:: Exercise prompt ::
Pictures should be excluded; otherwise, copy every entry exactly.

□ □ □

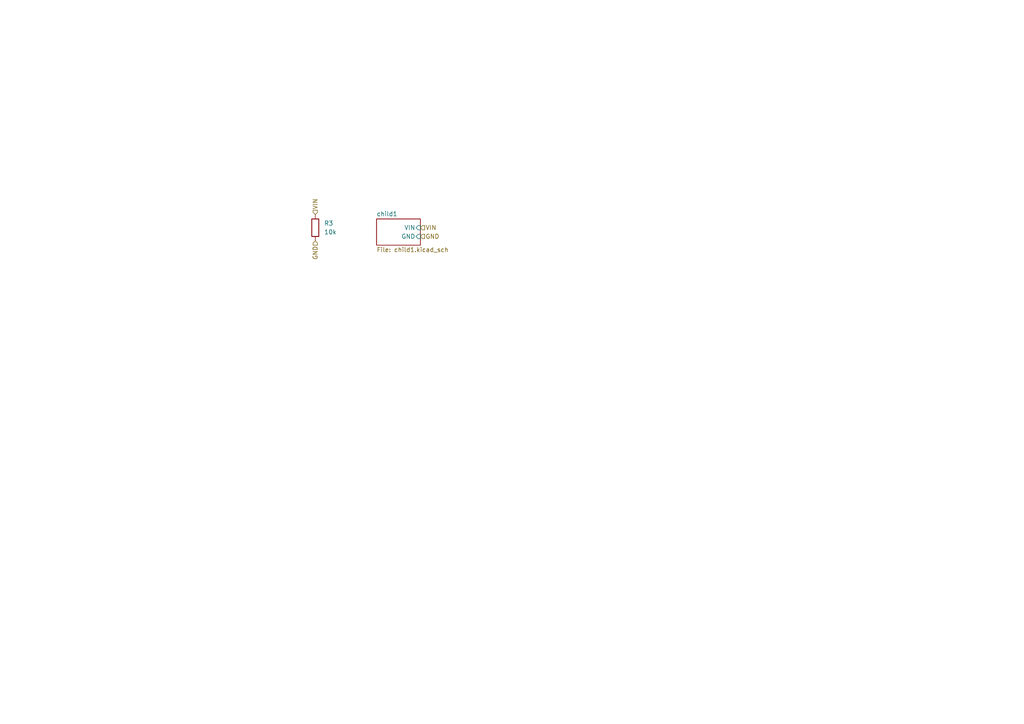
<source format=kicad_sch>
(kicad_sch
	(version 20250114)
	(generator "eeschema")
	(generator_version "9.0")
	(uuid "c6cb6da4-e155-4b6c-b4e1-4f995d87049c")
	(paper "A4")
	
	(hierarchical_label "GND"
		(shape input)
		(at 121.92 68.58 0)
		(effects
			(font
				(size 1.27 1.27)
			)
			(justify left)
		)
		(uuid "12414363-c033-4859-937b-c3e2c12e3079")
	)
	(hierarchical_label "VIN"
		(shape input)
		(at 121.92 66.04 0)
		(effects
			(font
				(size 1.27 1.27)
			)
			(justify left)
		)
		(uuid "6375dd69-e310-42a7-ba6d-b0a4959907a2")
	)
	(hierarchical_label "GND"
		(shape input)
		(at 91.44 69.85 270)
		(effects
			(font
				(size 1.27 1.27)
			)
			(justify right)
		)
		(uuid "8eef9dc3-78a7-4097-9416-429eb9f7f617")
	)
	(hierarchical_label "VIN"
		(shape input)
		(at 91.44 62.23 90)
		(effects
			(font
				(size 1.27 1.27)
			)
			(justify left)
		)
		(uuid "cd1caceb-7181-41e3-8f90-cb4c552950c1")
	)
	(symbol
		(lib_id "Device:R")
		(at 91.44 66.04 0)
		(unit 1)
		(exclude_from_sim no)
		(in_bom yes)
		(on_board yes)
		(dnp no)
		(uuid "3255c1b5-1cc1-44f4-81a0-af0430aa8a80")
		(property "Reference" "R3"
			(at 93.98 64.77 0)
			(effects
				(font
					(size 1.27 1.27)
				)
				(justify left)
			)
		)
		(property "Value" "10k"
			(at 93.98 67.31 0)
			(effects
				(font
					(size 1.27 1.27)
				)
				(justify left)
			)
		)
		(property "Footprint" "Resistor_SMD:R_0603_1608Metric"
			(at 91.44 76.04 0)
			(effects
				(font
					(size 1.27 1.27)
				)
				(hide yes)
			)
		)
		(property "Datasheet" ""
			(at 91.44 66.04 0)
			(effects
				(font
					(size 1.27 1.27)
				)
			)
		)
		(property "Description" ""
			(at 91.44 66.04 0)
			(effects
				(font
					(size 1.27 1.27)
				)
			)
		)
		(pin "1"
			(uuid "6561bc99-30d9-41a0-bbaf-13ec3d0deb26")
		)
		(pin "2"
			(uuid "6a36ef2c-1700-463b-a58f-9784957cb11a")
		)
		(instances
			(project "03_dual_hierarchy_connected"
				(path "/c6cb6da4-e155-4b6c-b4e1-4f995d87049c"
					(reference "R3")
					(unit 1)
				)
			)
		)
	)
	(sheet
		(at 109.22 63.5)
		(size 12.7 7.62)
		(exclude_from_sim no)
		(in_bom yes)
		(on_board yes)
		(dnp no)
		(fields_autoplaced yes)
		(stroke
			(width 0.1524)
			(type solid)
		)
		(fill
			(color 0 0 0 0.0000)
		)
		(uuid "e22f91b2-9a94-41e4-b2b2-7ca491090338")
		(property "Sheetname" "child1"
			(at 109.22 62.7884 0)
			(effects
				(font
					(size 1.27 1.27)
				)
				(justify left bottom)
			)
		)
		(property "Sheetfile" "child1.kicad_sch"
			(at 109.22 71.7046 0)
			(effects
				(font
					(size 1.27 1.27)
				)
				(justify left top)
			)
		)
		(pin "GND" input
			(at 121.92 68.58 0)
			(uuid "34ccc146-bbf8-4df4-89f0-b6c051512143")
			(effects
				(font
					(size 1.27 1.27)
				)
				(justify right)
			)
		)
		(pin "VIN" input
			(at 121.92 66.04 0)
			(uuid "aeee9a69-45b5-40be-b4f7-debfc11ea4fa")
			(effects
				(font
					(size 1.27 1.27)
				)
				(justify right)
			)
		)
		(instances
			(project "03_dual_hierarchy_connected"
				(path "/c6cb6da4-e155-4b6c-b4e1-4f995d87049c"
					(page "2")
				)
			)
		)
	)
	(sheet_instances
		(path "/"
			(page "1")
		)
	)
	(embedded_fonts no)
)

</source>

□ □ □

:: Answer box ::
<source format=kicad_sch>
(kicad_sch
	(version 20250114)
	(generator "eeschema")
	(generator_version "9.0")
	(uuid "c6cb6da4-e155-4b6c-b4e1-4f995d87049c")
	(paper "A4")
	
	(hierarchical_label "GND"
		(shape input)
		(at 121.92 68.58 0)
		(effects
			(font
				(size 1.27 1.27)
			)
			(justify left)
		)
		(uuid "12414363-c033-4859-937b-c3e2c12e3079")
	)
	(hierarchical_label "VIN"
		(shape input)
		(at 121.92 66.04 0)
		(effects
			(font
				(size 1.27 1.27)
			)
			(justify left)
		)
		(uuid "6375dd69-e310-42a7-ba6d-b0a4959907a2")
	)
	(hierarchical_label "GND"
		(shape input)
		(at 91.44 69.85 270)
		(effects
			(font
				(size 1.27 1.27)
			)
			(justify right)
		)
		(uuid "8eef9dc3-78a7-4097-9416-429eb9f7f617")
	)
	(hierarchical_label "VIN"
		(shape input)
		(at 91.44 62.23 90)
		(effects
			(font
				(size 1.27 1.27)
			)
			(justify left)
		)
		(uuid "cd1caceb-7181-41e3-8f90-cb4c552950c1")
	)
	(symbol
		(lib_id "Device:R")
		(at 91.44 66.04 0)
		(unit 1)
		(exclude_from_sim no)
		(in_bom yes)
		(on_board yes)
		(dnp no)
		(uuid "3255c1b5-1cc1-44f4-81a0-af0430aa8a80")
		(property "Reference" "R3"
			(at 93.98 64.77 0)
			(effects
				(font
					(size 1.27 1.27)
				)
				(justify left)
			)
		)
		(property "Value" "10k"
			(at 93.98 67.31 0)
			(effects
				(font
					(size 1.27 1.27)
				)
				(justify left)
			)
		)
		(property "Footprint" "Resistor_SMD:R_0603_1608Metric"
			(at 91.44 76.04 0)
			(effects
				(font
					(size 1.27 1.27)
				)
				(hide yes)
			)
		)
		(property "Datasheet" ""
			(at 91.44 66.04 0)
			(effects
				(font
					(size 1.27 1.27)
				)
			)
		)
		(property "Description" ""
			(at 91.44 66.04 0)
			(effects
				(font
					(size 1.27 1.27)
				)
			)
		)
		(pin "1"
			(uuid "6561bc99-30d9-41a0-bbaf-13ec3d0deb26")
		)
		(pin "2"
			(uuid "6a36ef2c-1700-463b-a58f-9784957cb11a")
		)
		(instances
			(project "03_dual_hierarchy_connected"
				(path "/c6cb6da4-e155-4b6c-b4e1-4f995d87049c"
					(reference "R3")
					(unit 1)
				)
			)
		)
	)
	(sheet
		(at 109.22 63.5)
		(size 12.7 7.62)
		(exclude_from_sim no)
		(in_bom yes)
		(on_board yes)
		(dnp no)
		(fields_autoplaced yes)
		(stroke
			(width 0.1524)
			(type solid)
		)
		(fill
			(color 0 0 0 0.0000)
		)
		(uuid "e22f91b2-9a94-41e4-b2b2-7ca491090338")
		(property "Sheetname" "child1"
			(at 109.22 62.7884 0)
			(effects
				(font
					(size 1.27 1.27)
				)
				(justify left bottom)
			)
		)
		(property "Sheetfile" "child1.kicad_sch"
			(at 109.22 71.7046 0)
			(effects
				(font
					(size 1.27 1.27)
				)
				(justify left top)
			)
		)
		(pin "GND" input
			(at 121.92 68.58 0)
			(uuid "34ccc146-bbf8-4df4-89f0-b6c051512143")
			(effects
				(font
					(size 1.27 1.27)
				)
				(justify right)
			)
		)
		(pin "VIN" input
			(at 121.92 66.04 0)
			(uuid "aeee9a69-45b5-40be-b4f7-debfc11ea4fa")
			(effects
				(font
					(size 1.27 1.27)
				)
				(justify right)
			)
		)
		(instances
			(project "03_dual_hierarchy_connected"
				(path "/c6cb6da4-e155-4b6c-b4e1-4f995d87049c"
					(page "2")
				)
			)
		)
	)
	(sheet_instances
		(path "/"
			(page "1")
		)
	)
	(embedded_fonts no)
)

</source>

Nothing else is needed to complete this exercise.